Accessing Cloud Data
Also available as:
PDF
loading table of contents...

Configure Access to GCS from Your Cluster

After obtaining the service account key, perform these steps on your cluster. The steps below assume that your service account key is called google-access-key.json. If you chose a different name, make sure to update the commands accordingly.

Steps

  1. Place the service account key on all nodes of the clusters.

    Note the following about the location where to place file:

    • Make sure to use an absolute path such as /etc/hadoop/conf/google-access-key.json (where google-access-key.json is your JSON key).

    • The path must be the same on all nodes.

    • In a single-user cluster, /etc/hadoop/conf/google-access-key.json is appropriate. Permissions for the file should be set to 444.

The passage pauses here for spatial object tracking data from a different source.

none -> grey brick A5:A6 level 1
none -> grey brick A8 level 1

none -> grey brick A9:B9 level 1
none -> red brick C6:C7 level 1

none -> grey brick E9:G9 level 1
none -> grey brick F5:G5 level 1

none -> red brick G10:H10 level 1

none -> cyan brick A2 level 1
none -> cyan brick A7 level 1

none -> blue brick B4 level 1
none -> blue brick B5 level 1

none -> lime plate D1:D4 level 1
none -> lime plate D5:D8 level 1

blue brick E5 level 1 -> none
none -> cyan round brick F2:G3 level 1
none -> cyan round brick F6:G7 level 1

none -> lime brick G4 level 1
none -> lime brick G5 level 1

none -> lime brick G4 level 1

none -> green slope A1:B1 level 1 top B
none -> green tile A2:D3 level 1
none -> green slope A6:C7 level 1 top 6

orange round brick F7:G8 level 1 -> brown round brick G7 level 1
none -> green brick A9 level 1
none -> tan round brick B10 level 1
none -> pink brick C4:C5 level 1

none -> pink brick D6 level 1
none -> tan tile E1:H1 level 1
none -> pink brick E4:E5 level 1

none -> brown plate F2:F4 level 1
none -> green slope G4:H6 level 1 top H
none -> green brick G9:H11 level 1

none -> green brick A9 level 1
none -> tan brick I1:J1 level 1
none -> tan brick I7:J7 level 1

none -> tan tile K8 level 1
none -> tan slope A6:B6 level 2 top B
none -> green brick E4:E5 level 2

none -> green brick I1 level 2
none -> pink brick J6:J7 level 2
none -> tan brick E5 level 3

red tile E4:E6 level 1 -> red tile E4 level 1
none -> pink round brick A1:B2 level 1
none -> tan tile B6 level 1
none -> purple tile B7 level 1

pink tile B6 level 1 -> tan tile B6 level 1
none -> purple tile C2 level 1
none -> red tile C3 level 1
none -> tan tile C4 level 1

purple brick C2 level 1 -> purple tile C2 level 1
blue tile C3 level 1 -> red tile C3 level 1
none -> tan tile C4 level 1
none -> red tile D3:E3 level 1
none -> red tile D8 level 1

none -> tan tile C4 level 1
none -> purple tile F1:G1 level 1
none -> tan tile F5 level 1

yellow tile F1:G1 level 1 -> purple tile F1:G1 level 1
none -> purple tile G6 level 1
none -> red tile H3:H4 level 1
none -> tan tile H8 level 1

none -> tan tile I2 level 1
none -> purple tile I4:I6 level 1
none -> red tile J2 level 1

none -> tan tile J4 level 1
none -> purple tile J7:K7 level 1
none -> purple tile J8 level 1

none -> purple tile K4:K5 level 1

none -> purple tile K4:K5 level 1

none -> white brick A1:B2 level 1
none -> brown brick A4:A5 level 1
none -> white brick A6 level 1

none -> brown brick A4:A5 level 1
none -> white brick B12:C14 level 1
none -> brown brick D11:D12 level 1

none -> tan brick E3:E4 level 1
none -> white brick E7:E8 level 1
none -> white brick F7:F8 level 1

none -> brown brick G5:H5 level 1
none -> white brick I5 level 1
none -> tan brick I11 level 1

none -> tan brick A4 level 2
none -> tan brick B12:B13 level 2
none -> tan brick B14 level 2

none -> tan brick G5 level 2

    • If you need to use this option with a multi-user cluster, you should place this in the user's home directory: ${USER_HOME}/.credentials/storage.json. Permissions for the file should be set to 400.

    There are many ways to place the file on the hosts. For example you can create a `hosts` file listing all the hosts, one per line, and then run the following:

    for host in `cat hosts`;
    do scp -i <Path_to_ssh_private_key> google-access-key.json <Ssh_user>@$host:/etc/hadoop/conf/google-access-key.json;
    done

  2. In the Ambari web UI, set the following two properties under custom-core-site.

    To set these properties in the custom-core-site, navigate to HDFS > Configs > Custom core-site and click Add Property. The JSON and the p12 properties cannot be set at the same time.

    • If using a key in the JSON format (recommended), set the following properties:

      fs.gs.auth.service.account.json.keyfile=<Path-to-the-JSON-file>
      fs.gs.working.dir=/
      fs.gs.path.encoding=uri-path
      fs.gs.reported.permissions=777

    • If using a key in the P12 format, set the following properties:

      fs.gs.auth.service.account.email=<Your-Service-Account-email>
      fs.gs.auth.service.account.keyfile=<Path-to-the-p12-file>
      fs.gs.working.dir=/
      fs.gs.path.encoding=uri-path
      fs.gs.reported.permissions=777

      [Note]Note

      Setting fs.gs.working.dir configures the initial working directory of a GHFS instance. This should always be set to "/".

      Setting fs.gs.path.encoding sets the path encoding to be used, and allows for spaces in the filename. This should always be set to "uri-path".

      Setting fs.gs.reported.permissions sets permissions for file listings when using gs. The default 700 may end up being too restrictive for some processes performing file-based checks.

  3. Save the configuration change and restart affected services. Additionally - depending on what services you are using - you must restart other services that access cloud storage such as Spark Thrift Server, HiveServer2, and Hive Metastore; These will not be listed as affected by Ambari, but require a restart to pick up the configuration changes.

  4. Test access to the Google Cloud Storage bucket by running a few commands from any cluster node. For example, you can use the command listed below (replace “mytestbucket” with the name of your bucket):

    hadoop fs -ls gs://mytestbucket/

After performing these steps, you should be able to start working with the Google Cloud Storage bucket(s).